(Task details): Without the pictures, write out all the lines below exactly as they appear.

(Input):
::::

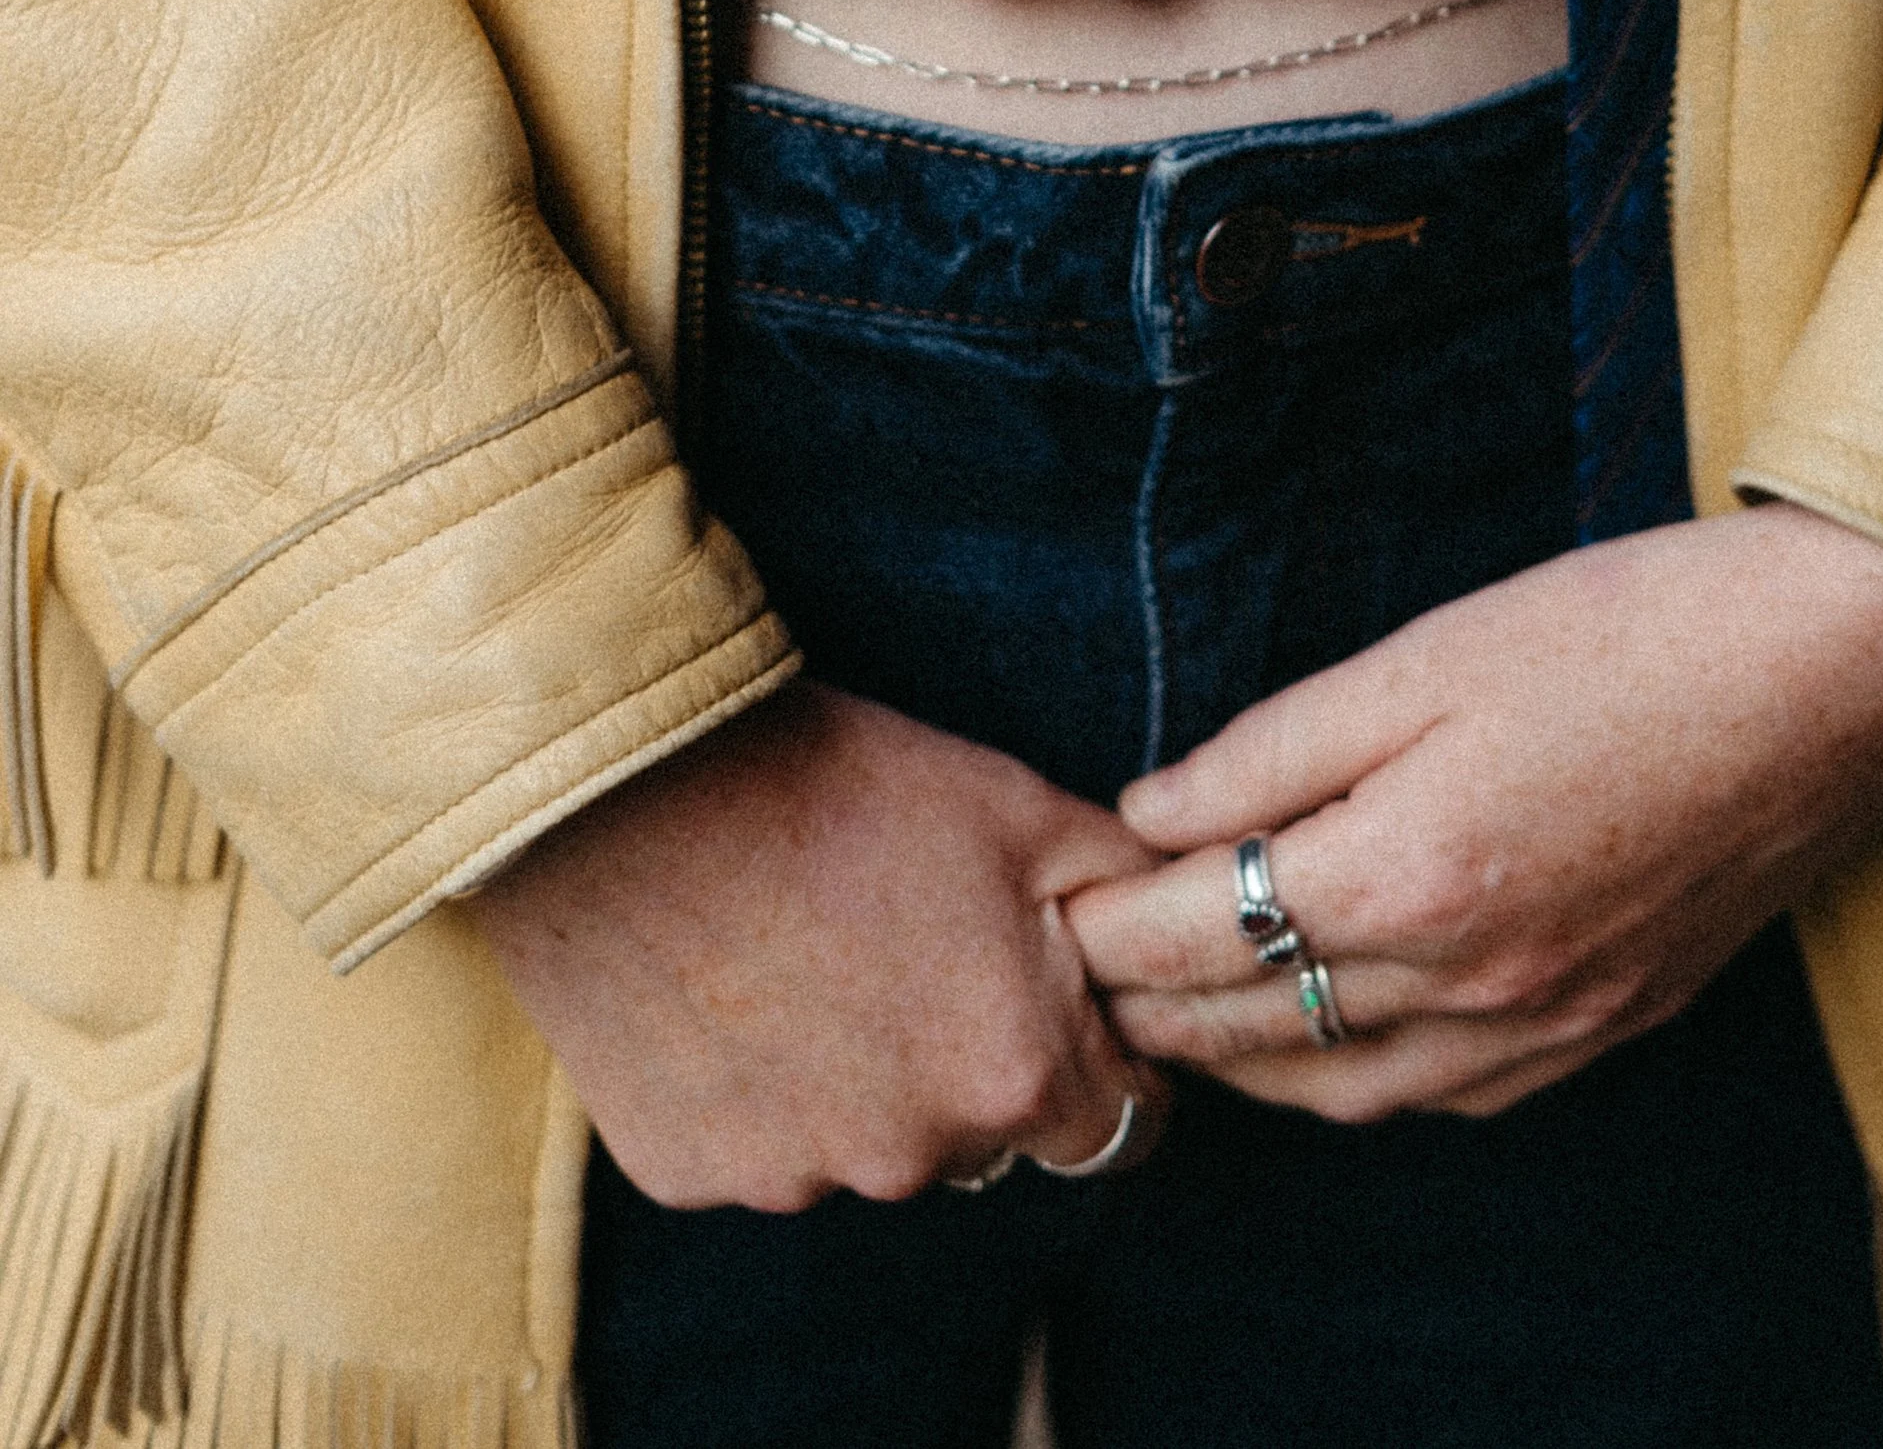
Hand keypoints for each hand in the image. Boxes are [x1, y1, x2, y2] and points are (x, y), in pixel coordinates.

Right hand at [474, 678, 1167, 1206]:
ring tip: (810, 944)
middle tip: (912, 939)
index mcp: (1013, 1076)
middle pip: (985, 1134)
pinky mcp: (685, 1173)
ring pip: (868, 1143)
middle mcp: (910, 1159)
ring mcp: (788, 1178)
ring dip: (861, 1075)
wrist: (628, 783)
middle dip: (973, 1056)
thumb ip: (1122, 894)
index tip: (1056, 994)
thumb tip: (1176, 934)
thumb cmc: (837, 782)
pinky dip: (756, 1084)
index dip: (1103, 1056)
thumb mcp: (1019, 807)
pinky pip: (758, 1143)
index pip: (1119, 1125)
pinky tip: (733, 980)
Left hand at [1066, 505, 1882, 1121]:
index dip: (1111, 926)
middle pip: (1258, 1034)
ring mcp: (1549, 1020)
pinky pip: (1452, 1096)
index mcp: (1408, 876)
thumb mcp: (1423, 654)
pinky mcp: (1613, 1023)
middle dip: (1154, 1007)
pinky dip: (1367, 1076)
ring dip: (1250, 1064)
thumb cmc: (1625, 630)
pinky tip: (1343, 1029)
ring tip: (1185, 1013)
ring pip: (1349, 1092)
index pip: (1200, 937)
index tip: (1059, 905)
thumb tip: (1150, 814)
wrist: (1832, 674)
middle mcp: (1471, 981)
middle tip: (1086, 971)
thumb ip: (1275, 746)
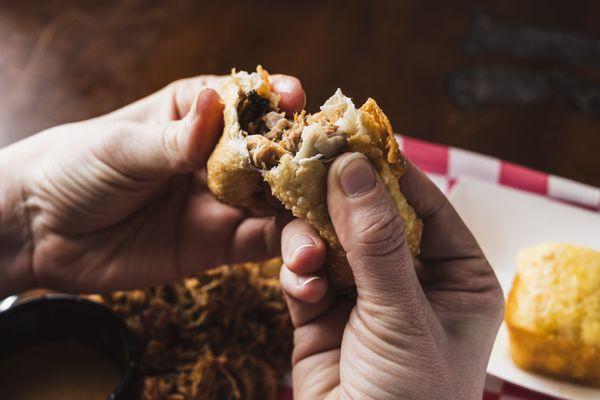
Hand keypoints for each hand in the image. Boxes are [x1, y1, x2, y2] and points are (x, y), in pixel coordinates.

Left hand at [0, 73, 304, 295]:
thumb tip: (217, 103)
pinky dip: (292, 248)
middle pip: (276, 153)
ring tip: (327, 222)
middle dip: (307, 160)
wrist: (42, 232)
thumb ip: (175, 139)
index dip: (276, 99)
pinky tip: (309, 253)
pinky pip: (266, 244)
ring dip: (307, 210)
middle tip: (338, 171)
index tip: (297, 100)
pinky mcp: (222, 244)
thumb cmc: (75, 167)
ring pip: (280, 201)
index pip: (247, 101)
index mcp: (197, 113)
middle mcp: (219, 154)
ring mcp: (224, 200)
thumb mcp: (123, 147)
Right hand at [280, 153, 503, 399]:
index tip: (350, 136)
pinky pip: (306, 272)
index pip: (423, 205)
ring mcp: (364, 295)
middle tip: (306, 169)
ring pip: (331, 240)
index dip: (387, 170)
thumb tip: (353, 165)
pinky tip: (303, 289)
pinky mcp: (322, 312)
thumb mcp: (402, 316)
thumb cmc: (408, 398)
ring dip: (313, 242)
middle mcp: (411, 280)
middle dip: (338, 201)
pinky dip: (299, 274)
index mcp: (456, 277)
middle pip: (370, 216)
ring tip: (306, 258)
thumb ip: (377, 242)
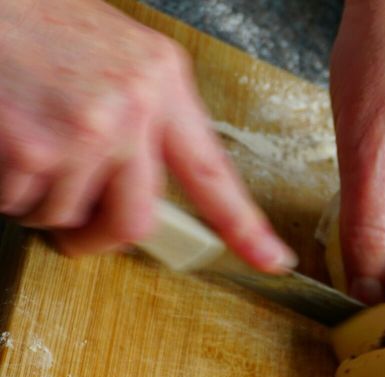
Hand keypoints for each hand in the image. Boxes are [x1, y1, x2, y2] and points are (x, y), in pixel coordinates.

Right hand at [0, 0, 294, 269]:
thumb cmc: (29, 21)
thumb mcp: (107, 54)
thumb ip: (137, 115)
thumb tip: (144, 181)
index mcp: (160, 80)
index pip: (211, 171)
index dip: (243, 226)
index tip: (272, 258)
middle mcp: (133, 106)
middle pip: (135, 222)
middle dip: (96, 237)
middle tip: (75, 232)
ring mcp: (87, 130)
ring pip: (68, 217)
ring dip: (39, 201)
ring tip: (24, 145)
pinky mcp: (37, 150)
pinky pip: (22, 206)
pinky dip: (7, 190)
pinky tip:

::::

(Output of the exercise):
Hand keypoints for each hand in the image. Boxes are [x1, y1, x2, y2] and points are (x, y), in pixel coordinates.

Right hand at [474, 678, 1167, 1206]:
ring tip: (810, 944)
middle tip: (912, 939)
index mcp: (1013, 1076)
middle pip: (985, 1134)
pinky mcp: (685, 1173)
ring pip: (868, 1143)
middle mcp: (910, 1159)
ring mcp: (788, 1178)
ring dip: (861, 1075)
wrist: (628, 783)
middle dip: (973, 1056)
thumb ip: (1122, 894)
index tip: (1056, 994)
thumb tip: (1176, 934)
thumb cmc: (837, 782)
pinky dip: (756, 1084)
index dip: (1103, 1056)
thumb mcp: (1019, 807)
pinky pip: (758, 1143)
index pip: (1119, 1125)
pinky tip: (733, 980)
Left hand at [1066, 505, 1882, 1121]:
index dip: (1111, 926)
middle pip: (1258, 1034)
ring mcp: (1549, 1020)
pinky pip: (1452, 1096)
index mcp: (1408, 876)
thumb mcp: (1423, 654)
pinky mcp: (1613, 1023)
middle dip: (1154, 1007)
pinky dip: (1367, 1076)
ring dip: (1250, 1064)
thumb cmc: (1625, 630)
pinky tip: (1343, 1029)
ring tip: (1185, 1013)
ring pip: (1349, 1092)
index pip: (1200, 937)
index tip: (1059, 905)
thumb tip: (1150, 814)
wrist: (1832, 674)
middle mcp: (1471, 981)
middle tip: (1086, 971)
thumb ip: (1275, 746)
Hand keypoints for each hand in the image. Boxes are [x1, y1, x2, y2] and points are (x, y), in pixel coordinates.

Left hand at [0, 73, 304, 295]:
thumb tip: (217, 103)
pinky dip: (292, 248)
middle pip: (276, 153)
ring tip: (327, 222)
middle dip: (307, 160)
wrist: (42, 232)
thumb ip: (175, 139)
index dip: (276, 99)
pinky tip: (309, 253)
pinky pip: (266, 244)
ring dip: (307, 210)
middle tip: (338, 171)
index tip: (297, 100)
pinky mcp: (222, 244)
thumb cmc: (75, 167)
ring pip: (280, 201)
index pip: (247, 101)
index mcp: (197, 113)
middle mcp: (219, 154)
ring mcp: (224, 200)
thumb mcp: (123, 147)
Right hand at [280, 153, 503, 399]:
index tip: (350, 136)
pinky pip: (306, 272)
index pip: (423, 205)
ring mcp: (364, 295)
middle tip: (306, 169)
ring pip: (331, 240)
index dip: (387, 170)
thumb tip: (353, 165)
pinky tip: (303, 289)
pinky mcp: (322, 312)
thumb mcp: (402, 316)
thumb cmc: (408, 398)
ring dip: (313, 242)
middle mcp: (411, 280)
middle dip: (338, 201)
pinky dip: (299, 274)
index mcp: (456, 277)
middle pip: (370, 216)
ring tip: (306, 258)
thumb ip: (377, 242)
Hand keypoints for each hand in the image. Boxes are [x1, y1, x2, y2] and points are (x, y), in pixel coordinates.

Right hand at [0, 0, 294, 269]:
thumb cmc: (29, 21)
thumb mcp: (107, 54)
thumb ip: (137, 115)
thumb tip: (144, 181)
index mcp: (160, 80)
index pip: (211, 171)
index dip: (243, 226)
index tip: (272, 258)
middle mcp: (133, 106)
middle pip: (135, 222)
middle dip: (96, 237)
middle tip: (75, 232)
ring mcp: (87, 130)
ring pip: (68, 217)
ring dip: (39, 201)
ring tip: (24, 145)
pinky mcp: (37, 150)
pinky pip: (22, 206)
pinky dip: (7, 190)
pinky tip:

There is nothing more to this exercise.